WORK ITEM ▸ Pull out every row below that contains the string "teria", treating uppercase and lowercase as different.

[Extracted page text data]
----------

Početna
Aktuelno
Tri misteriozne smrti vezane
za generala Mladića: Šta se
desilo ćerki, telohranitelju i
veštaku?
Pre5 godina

----------

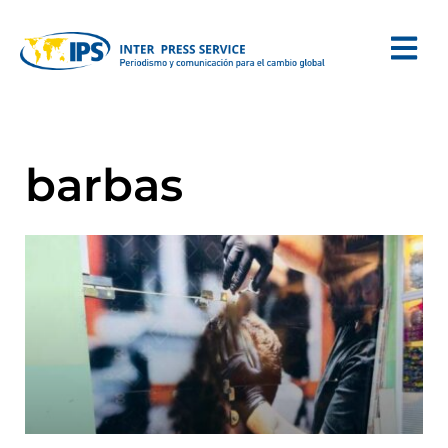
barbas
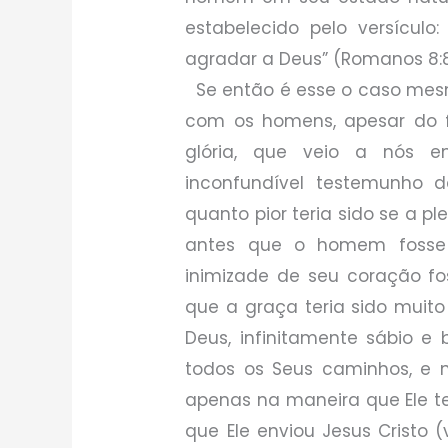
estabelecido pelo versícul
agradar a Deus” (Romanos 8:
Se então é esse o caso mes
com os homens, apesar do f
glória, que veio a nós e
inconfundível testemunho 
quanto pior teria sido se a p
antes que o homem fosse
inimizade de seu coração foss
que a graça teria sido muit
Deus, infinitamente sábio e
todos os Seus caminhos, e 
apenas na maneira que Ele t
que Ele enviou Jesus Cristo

----------

EXERCISE RESULT ▸
quanto pior teria sido se a p
que a graça teria sido muit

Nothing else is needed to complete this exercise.